Former colleague of his - Tom Cave of Berrys says the best time to lay down wines for godchildren is when they are around ten-years-old: "The trouble is that godparental pressure means you have to take something tangible to the christening."


He says that Port ages better than Claret, but adds it doesn't keep its value so well. "My advice is to spend a minimum of £200 a case and to trade things as you go along."




Anthony Rose is scratching beneath the surface of Croatian wines and says it becomes clear that Croatia has a diverse indigenous wine culture whose dry whites and reds, as well as its sparkling and sweet wines, have the potential to add significantly to the wine styles we enjoy in the UK.


Rose explains that the Dalmatian coast is home to refreshingly crisp, full-flavoured dry whites made from Malvazija Istarska which he says have a special affinity with the local seafood.


And further down the Dalmatian coast, Plavac Mali is Croatia's main red grape variety that produces "richly flavoured wines with aromas and flavours of dark fruits like black cherry, plum and blackberry".


Croatia's other principal dry white grape variety is Gra?evina which Rose says, is grown in the hillside vineyards of Kutjevo where it produces high-quality dry aromatic whites full of juicy apple and citrus flavours.


Rose asks: "Is it too much to hope that before long we'll be able to enjoy Tesco Finest Gra?evina, Asda Extra Special Malvazija and Sainsbury's Taste the Difference Plavac Mali?"



Tim Atkin was surprised at two wine-related stories that appeared while he was on holiday and says if they'd been published on April 1, they would have made plausible April Fools.

He explains that both yarns originated in Italy and were partly about wine, money and sex.

The first covered the possible use of wine as collateral for bank loans. He comments that the idea even has the backing of the Italian agriculture minister and the chairman of the Banca Popolare di Vicenza.

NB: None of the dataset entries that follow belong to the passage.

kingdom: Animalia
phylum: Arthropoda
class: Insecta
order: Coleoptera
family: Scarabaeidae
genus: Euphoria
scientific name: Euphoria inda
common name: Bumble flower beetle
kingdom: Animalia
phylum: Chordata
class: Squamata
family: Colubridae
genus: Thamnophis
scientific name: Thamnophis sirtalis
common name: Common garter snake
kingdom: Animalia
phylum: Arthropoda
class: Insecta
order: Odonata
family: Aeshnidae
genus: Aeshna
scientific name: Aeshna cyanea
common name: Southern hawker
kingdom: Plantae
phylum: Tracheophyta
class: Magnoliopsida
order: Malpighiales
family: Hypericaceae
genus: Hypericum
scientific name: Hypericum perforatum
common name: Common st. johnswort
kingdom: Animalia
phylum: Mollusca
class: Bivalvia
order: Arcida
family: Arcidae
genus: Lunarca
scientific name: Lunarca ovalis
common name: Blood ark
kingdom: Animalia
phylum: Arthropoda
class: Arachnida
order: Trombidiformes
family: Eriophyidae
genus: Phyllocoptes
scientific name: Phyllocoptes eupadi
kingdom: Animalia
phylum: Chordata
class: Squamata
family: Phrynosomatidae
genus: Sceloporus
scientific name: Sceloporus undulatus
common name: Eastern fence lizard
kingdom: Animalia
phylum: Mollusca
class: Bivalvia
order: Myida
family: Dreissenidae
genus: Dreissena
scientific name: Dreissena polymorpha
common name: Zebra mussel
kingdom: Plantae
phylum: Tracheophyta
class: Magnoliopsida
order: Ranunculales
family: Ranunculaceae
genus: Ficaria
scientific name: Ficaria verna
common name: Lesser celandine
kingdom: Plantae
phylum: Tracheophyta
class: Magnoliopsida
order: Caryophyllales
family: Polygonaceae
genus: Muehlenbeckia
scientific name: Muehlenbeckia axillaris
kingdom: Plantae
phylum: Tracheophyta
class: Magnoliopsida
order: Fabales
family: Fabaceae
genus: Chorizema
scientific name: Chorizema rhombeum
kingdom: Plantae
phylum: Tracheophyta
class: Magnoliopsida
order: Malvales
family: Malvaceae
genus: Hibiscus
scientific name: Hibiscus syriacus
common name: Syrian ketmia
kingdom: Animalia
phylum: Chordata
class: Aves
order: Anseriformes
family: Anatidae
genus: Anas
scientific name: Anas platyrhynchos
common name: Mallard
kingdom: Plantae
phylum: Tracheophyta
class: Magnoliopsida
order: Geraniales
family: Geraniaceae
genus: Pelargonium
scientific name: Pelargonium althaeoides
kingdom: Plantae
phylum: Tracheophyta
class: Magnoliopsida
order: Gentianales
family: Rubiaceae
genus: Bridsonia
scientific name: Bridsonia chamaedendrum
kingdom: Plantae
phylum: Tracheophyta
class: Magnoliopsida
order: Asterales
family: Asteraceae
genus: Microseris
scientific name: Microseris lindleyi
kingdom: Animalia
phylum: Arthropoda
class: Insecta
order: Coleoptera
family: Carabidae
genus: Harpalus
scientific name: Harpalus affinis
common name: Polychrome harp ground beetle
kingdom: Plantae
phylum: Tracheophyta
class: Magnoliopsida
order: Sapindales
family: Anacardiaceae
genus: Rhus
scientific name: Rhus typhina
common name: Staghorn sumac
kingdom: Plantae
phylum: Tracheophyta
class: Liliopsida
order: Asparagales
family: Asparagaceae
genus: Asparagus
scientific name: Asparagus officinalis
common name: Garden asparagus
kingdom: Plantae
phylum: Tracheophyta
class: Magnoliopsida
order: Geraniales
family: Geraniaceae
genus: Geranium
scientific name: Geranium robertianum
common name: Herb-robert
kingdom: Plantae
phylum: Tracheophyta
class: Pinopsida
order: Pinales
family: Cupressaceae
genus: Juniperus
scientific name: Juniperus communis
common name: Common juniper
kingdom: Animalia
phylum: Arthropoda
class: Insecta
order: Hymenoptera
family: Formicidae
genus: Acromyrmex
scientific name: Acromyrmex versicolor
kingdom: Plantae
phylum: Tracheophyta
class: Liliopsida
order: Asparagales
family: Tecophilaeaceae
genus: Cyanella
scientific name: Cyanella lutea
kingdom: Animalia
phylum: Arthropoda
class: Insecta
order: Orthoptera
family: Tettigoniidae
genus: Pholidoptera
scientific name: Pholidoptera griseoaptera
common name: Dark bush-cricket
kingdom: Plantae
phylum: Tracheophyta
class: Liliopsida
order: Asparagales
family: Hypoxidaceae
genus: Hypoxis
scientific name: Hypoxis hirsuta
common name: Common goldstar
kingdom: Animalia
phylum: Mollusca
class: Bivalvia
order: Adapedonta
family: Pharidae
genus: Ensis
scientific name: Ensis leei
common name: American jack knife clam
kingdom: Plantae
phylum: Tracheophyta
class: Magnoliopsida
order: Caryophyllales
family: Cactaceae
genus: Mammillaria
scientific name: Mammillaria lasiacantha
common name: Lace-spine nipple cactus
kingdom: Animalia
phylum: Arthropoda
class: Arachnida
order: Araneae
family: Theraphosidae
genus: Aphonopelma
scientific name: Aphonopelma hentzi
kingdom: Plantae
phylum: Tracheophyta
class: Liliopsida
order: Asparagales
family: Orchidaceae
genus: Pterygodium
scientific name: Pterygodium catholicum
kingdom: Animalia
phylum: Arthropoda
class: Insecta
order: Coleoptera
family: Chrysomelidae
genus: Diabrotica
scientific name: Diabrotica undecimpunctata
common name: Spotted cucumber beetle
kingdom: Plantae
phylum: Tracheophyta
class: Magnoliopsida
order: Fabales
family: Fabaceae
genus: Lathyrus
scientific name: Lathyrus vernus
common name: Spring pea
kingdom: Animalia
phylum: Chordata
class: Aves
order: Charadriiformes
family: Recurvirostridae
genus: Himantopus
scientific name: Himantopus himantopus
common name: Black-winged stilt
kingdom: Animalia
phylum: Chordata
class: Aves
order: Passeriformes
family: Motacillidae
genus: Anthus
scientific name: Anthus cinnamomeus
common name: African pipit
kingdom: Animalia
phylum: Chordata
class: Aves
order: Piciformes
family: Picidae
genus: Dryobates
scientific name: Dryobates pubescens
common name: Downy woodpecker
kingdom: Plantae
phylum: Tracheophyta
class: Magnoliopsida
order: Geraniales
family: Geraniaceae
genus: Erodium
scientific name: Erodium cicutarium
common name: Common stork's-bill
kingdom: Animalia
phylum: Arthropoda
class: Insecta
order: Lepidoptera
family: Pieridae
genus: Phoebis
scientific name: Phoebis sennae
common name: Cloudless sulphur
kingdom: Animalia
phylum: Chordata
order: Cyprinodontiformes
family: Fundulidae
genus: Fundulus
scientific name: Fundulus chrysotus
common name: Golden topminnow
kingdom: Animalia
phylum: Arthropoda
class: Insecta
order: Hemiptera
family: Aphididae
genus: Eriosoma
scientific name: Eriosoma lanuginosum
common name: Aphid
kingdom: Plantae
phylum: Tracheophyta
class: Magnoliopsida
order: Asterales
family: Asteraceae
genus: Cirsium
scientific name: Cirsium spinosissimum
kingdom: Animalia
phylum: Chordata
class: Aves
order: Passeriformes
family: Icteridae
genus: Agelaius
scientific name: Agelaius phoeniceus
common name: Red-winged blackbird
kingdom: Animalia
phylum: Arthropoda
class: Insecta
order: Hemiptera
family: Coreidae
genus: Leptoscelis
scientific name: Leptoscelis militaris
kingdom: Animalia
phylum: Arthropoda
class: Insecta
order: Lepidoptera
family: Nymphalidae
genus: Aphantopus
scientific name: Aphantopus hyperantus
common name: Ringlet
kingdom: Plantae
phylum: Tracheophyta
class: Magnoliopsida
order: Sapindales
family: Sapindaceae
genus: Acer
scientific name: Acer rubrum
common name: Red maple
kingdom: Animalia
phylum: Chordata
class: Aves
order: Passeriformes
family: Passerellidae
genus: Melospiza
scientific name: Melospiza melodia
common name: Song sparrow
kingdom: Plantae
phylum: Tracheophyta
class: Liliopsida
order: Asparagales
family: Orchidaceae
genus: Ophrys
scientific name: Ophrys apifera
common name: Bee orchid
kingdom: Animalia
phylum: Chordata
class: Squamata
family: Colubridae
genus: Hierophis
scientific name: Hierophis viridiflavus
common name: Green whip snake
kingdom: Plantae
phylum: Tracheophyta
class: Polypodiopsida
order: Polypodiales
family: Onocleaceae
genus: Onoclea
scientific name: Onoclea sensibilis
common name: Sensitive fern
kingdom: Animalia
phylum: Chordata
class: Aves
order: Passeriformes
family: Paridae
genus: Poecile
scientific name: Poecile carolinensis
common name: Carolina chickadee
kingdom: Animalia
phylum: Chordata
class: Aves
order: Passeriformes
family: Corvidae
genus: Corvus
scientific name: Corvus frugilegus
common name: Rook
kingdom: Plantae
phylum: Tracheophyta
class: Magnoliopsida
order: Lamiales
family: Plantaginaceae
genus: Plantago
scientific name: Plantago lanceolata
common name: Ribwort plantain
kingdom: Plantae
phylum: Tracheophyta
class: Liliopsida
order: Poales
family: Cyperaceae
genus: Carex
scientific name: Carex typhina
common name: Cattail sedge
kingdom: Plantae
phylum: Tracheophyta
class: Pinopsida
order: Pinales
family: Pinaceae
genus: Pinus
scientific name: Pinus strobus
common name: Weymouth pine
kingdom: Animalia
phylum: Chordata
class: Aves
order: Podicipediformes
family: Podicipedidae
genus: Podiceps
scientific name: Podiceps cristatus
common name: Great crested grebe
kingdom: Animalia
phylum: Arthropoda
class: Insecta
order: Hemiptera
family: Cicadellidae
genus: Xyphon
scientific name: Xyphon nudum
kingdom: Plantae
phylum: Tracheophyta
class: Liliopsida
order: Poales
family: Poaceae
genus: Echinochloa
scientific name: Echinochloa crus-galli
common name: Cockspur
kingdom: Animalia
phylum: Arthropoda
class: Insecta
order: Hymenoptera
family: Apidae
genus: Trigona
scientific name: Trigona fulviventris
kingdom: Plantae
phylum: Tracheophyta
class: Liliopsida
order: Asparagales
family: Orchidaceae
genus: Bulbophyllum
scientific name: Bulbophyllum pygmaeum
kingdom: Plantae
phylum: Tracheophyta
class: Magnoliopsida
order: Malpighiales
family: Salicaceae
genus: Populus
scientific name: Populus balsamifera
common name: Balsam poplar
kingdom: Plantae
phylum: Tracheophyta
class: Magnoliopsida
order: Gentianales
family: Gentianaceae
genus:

But Atkin says it wont work. "For a simple reason: wineries that owe the banks lots of cash tend to be those that can't sell their wine at a decent price. And the reason for that? It's invariably crap."

He explains that the second tale "is even more bizarre".


Doctors at the University of Florence have published a "scientific study" about the link between female sexuality and red wine consumption. And have chosen to publish it in the Journal of Sexual Medicine.

The researchers interviewed 800 women between the ages of 18 and 50, asking them to fill in a questionnaire to determine their Female Sexual Function Index.


Atkin comments "who says romance is on its last legs in Italy, eh?

The Times


Jane MacQuitty is exploring wines to drink with curry.


She says "strange though it sounds, the spices used in most curries are very wine-friendly".


The best all purpose red she endorses is Beaujolais because of its tart acidity and minimal tannin and recommends Sainsbury's Taste the Difference Georges Duboeuf 2007, £5.99.


For a white to go with Thai green curry, MacQuitty suggests the "zesty, juicy, lime peel-scented," Vin de Pays des Côtes de Gascogne NV, Sainsburys £3.79.